#### HOW TO COMPLETE THIS TASK
In the note on writing, which book was the author reading when the students' question about paragraphs came back to mind?

TEXT EXCERPT below:

Form and Content: a note on writing

“Do I have to write in paragraphs?”

I used to receive variations of this question every semester, and I’m sure that I will hear it again from students, often first years, who are deeply concerned about the expectations of an academic essay.

“Yes,” I answer, not because I’m against creative presentation, but because giving the option of using a bullet-point list undermines the hard work of stitching a series of thoughts into a single argument.

Echoes of this frantic question have come back to me in recent weeks, first while reading John Warner’s Why They Can’t Write, and then again when I saw a lament on Twitter about the encroaching tyranny of the listicle as a medium of discourse.

Every format has strengths and weaknesses.

The essay, a medium for which I have a great deal of affection, lays out an argument or tells a story by leading the reader from one point to the next. In the hands of a master the essay is a lyrical medium, but it is not only hard, but also unsuited to all tasks.

End of TEXT EXCERPT.
SUPPLIED RECORDS below:

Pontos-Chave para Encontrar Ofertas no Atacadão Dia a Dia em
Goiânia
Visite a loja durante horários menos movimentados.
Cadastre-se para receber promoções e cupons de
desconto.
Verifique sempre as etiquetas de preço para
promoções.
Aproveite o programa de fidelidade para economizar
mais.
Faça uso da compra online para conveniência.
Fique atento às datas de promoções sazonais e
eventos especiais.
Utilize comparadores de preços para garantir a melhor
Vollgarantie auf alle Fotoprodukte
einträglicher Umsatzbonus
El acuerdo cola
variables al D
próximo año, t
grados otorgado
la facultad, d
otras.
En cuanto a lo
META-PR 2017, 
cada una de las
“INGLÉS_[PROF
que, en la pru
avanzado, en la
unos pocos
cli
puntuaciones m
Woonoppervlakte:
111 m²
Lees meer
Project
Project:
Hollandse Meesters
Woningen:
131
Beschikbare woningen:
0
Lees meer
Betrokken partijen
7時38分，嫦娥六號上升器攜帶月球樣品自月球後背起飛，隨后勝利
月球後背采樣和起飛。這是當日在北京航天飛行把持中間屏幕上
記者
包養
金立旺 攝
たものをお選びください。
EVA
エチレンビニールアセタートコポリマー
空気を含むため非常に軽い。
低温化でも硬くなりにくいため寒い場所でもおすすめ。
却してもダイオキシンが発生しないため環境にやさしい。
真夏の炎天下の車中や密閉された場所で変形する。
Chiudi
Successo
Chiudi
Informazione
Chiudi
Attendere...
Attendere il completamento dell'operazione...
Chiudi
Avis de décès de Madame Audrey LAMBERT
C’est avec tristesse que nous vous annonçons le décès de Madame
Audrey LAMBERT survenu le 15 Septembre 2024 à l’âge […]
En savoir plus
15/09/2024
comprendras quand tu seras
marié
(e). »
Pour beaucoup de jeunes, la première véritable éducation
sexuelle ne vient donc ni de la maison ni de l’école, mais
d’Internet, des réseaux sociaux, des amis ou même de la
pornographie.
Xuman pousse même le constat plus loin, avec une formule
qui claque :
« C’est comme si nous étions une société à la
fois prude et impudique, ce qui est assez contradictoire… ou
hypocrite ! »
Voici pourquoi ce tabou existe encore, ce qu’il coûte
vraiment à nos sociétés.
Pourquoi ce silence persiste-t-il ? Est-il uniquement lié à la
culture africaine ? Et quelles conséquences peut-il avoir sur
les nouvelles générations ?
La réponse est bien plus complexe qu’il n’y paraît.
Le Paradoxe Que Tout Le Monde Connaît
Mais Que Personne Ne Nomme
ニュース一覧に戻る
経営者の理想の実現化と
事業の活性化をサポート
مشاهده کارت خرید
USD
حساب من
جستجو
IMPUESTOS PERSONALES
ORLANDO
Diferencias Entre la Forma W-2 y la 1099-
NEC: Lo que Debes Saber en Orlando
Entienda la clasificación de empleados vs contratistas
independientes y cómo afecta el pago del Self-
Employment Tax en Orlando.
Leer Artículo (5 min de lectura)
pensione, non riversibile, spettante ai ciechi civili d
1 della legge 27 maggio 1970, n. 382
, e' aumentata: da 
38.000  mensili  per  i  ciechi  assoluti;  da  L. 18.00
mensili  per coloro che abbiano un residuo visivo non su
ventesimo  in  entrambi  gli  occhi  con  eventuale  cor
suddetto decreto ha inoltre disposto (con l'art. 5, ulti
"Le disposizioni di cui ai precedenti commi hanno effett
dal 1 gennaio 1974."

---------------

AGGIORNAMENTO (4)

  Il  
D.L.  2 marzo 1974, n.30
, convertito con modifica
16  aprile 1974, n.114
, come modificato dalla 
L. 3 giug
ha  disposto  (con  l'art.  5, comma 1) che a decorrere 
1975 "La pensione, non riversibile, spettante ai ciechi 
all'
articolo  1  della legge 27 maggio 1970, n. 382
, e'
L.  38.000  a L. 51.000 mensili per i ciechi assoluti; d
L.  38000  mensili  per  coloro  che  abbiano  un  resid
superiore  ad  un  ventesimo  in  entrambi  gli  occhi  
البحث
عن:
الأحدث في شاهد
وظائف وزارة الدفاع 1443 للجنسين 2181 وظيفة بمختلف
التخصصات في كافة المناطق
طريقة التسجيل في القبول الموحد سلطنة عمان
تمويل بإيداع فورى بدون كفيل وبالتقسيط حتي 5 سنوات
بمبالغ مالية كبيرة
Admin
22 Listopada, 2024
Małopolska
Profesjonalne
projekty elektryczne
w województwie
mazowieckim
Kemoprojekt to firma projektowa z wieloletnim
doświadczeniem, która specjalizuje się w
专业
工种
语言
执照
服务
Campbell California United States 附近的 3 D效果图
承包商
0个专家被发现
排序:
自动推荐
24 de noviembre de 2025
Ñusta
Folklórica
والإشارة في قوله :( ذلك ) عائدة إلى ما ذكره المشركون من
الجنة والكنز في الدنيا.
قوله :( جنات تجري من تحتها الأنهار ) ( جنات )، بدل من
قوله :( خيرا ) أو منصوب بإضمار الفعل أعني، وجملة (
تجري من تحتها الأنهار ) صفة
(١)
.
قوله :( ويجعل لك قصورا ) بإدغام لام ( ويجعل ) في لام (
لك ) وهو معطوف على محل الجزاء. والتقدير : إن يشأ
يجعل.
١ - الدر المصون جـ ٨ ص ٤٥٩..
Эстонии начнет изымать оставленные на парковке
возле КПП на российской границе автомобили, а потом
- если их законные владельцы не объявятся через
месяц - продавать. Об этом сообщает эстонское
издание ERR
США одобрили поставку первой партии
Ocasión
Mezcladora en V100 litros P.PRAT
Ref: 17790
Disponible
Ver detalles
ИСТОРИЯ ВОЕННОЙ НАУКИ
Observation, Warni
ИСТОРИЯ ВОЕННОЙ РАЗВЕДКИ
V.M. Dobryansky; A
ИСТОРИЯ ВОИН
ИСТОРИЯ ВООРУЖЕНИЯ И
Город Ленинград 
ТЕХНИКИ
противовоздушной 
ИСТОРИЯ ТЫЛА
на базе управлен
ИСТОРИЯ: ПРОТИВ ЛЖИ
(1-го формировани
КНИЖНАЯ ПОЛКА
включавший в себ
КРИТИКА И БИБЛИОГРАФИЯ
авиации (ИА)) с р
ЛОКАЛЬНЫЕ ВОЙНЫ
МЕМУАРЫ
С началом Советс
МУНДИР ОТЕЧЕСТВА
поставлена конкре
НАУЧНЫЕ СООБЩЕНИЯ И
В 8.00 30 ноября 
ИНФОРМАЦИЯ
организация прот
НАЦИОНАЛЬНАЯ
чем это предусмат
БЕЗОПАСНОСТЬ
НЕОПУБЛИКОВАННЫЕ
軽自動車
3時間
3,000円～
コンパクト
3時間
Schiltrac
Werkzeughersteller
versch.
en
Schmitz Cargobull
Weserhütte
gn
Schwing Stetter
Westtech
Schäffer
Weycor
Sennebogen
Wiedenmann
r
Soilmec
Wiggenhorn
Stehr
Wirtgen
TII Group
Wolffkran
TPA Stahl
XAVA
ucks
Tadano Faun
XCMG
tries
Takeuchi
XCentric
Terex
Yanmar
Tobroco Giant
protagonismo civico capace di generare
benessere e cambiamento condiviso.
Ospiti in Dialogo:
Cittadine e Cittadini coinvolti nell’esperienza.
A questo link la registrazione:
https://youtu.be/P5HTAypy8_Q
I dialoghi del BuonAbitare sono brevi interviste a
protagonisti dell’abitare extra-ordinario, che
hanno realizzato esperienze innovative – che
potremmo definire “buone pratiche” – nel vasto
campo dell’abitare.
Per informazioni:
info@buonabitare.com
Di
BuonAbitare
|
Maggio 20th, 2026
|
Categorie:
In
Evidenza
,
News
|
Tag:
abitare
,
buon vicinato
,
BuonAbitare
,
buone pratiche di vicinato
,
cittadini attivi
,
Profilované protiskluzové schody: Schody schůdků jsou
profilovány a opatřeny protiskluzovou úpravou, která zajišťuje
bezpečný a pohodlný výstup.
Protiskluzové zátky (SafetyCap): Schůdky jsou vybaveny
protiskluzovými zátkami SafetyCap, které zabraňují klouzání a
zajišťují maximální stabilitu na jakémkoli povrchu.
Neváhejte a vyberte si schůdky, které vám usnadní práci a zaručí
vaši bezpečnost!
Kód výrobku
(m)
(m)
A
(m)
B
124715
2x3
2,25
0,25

End of SUPPLIED RECORDS.

#### THE ANSWER
John Warner's Why They Can't Write.